## BEGIN

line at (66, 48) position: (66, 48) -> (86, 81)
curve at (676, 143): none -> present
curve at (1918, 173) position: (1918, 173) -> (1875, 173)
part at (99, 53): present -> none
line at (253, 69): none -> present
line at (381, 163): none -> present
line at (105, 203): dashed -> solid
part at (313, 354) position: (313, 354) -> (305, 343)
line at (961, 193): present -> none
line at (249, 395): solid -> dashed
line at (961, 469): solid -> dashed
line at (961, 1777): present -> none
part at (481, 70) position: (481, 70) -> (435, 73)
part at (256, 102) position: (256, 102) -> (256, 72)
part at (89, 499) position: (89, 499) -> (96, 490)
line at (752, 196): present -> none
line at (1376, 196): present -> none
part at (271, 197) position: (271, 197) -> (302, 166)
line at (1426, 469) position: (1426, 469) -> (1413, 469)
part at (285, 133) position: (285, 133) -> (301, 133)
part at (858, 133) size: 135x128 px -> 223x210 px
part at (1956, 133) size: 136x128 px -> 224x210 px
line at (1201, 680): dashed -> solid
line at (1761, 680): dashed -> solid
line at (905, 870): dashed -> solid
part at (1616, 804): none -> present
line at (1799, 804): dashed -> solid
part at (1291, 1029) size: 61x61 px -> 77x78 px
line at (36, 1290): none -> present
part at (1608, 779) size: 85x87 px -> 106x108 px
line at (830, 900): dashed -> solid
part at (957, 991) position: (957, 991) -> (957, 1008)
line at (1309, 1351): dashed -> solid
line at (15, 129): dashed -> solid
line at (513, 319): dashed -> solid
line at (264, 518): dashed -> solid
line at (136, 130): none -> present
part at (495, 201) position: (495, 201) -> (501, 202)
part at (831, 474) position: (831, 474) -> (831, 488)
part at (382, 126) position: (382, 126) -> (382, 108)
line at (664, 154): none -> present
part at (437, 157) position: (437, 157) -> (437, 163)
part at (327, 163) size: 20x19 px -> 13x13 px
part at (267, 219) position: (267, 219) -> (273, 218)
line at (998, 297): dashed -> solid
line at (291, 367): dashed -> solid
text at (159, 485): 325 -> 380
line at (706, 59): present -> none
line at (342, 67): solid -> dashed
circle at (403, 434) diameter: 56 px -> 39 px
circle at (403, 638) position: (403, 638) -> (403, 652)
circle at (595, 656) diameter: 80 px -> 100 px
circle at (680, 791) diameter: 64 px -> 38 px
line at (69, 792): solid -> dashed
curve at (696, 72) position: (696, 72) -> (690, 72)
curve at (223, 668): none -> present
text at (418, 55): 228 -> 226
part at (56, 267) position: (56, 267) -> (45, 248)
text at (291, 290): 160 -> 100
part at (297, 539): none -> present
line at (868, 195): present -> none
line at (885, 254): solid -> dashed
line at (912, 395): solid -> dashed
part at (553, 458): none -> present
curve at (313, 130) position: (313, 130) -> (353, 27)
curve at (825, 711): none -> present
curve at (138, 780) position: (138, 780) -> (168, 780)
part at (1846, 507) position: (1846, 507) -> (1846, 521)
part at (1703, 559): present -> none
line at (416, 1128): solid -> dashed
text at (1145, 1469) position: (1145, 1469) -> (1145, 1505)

## END

* Set problem
Retype every line of the records above, character for character, from the first to the last.

* Answer to the problem
line at (66, 48) position: (66, 48) -> (86, 81)
curve at (676, 143): none -> present
curve at (1918, 173) position: (1918, 173) -> (1875, 173)
part at (99, 53): present -> none
line at (253, 69): none -> present
line at (381, 163): none -> present
line at (105, 203): dashed -> solid
part at (313, 354) position: (313, 354) -> (305, 343)
line at (961, 193): present -> none
line at (249, 395): solid -> dashed
line at (961, 469): solid -> dashed
line at (961, 1777): present -> none
part at (481, 70) position: (481, 70) -> (435, 73)
part at (256, 102) position: (256, 102) -> (256, 72)
part at (89, 499) position: (89, 499) -> (96, 490)
line at (752, 196): present -> none
line at (1376, 196): present -> none
part at (271, 197) position: (271, 197) -> (302, 166)
line at (1426, 469) position: (1426, 469) -> (1413, 469)
part at (285, 133) position: (285, 133) -> (301, 133)
part at (858, 133) size: 135x128 px -> 223x210 px
part at (1956, 133) size: 136x128 px -> 224x210 px
line at (1201, 680): dashed -> solid
line at (1761, 680): dashed -> solid
line at (905, 870): dashed -> solid
part at (1616, 804): none -> present
line at (1799, 804): dashed -> solid
part at (1291, 1029) size: 61x61 px -> 77x78 px
line at (36, 1290): none -> present
part at (1608, 779) size: 85x87 px -> 106x108 px
line at (830, 900): dashed -> solid
part at (957, 991) position: (957, 991) -> (957, 1008)
line at (1309, 1351): dashed -> solid
line at (15, 129): dashed -> solid
line at (513, 319): dashed -> solid
line at (264, 518): dashed -> solid
line at (136, 130): none -> present
part at (495, 201) position: (495, 201) -> (501, 202)
part at (831, 474) position: (831, 474) -> (831, 488)
part at (382, 126) position: (382, 126) -> (382, 108)
line at (664, 154): none -> present
part at (437, 157) position: (437, 157) -> (437, 163)
part at (327, 163) size: 20x19 px -> 13x13 px
part at (267, 219) position: (267, 219) -> (273, 218)
line at (998, 297): dashed -> solid
line at (291, 367): dashed -> solid
text at (159, 485): 325 -> 380
line at (706, 59): present -> none
line at (342, 67): solid -> dashed
circle at (403, 434) diameter: 56 px -> 39 px
circle at (403, 638) position: (403, 638) -> (403, 652)
circle at (595, 656) diameter: 80 px -> 100 px
circle at (680, 791) diameter: 64 px -> 38 px
line at (69, 792): solid -> dashed
curve at (696, 72) position: (696, 72) -> (690, 72)
curve at (223, 668): none -> present
text at (418, 55): 228 -> 226
part at (56, 267) position: (56, 267) -> (45, 248)
text at (291, 290): 160 -> 100
part at (297, 539): none -> present
line at (868, 195): present -> none
line at (885, 254): solid -> dashed
line at (912, 395): solid -> dashed
part at (553, 458): none -> present
curve at (313, 130) position: (313, 130) -> (353, 27)
curve at (825, 711): none -> present
curve at (138, 780) position: (138, 780) -> (168, 780)
part at (1846, 507) position: (1846, 507) -> (1846, 521)
part at (1703, 559): present -> none
line at (416, 1128): solid -> dashed
text at (1145, 1469) position: (1145, 1469) -> (1145, 1505)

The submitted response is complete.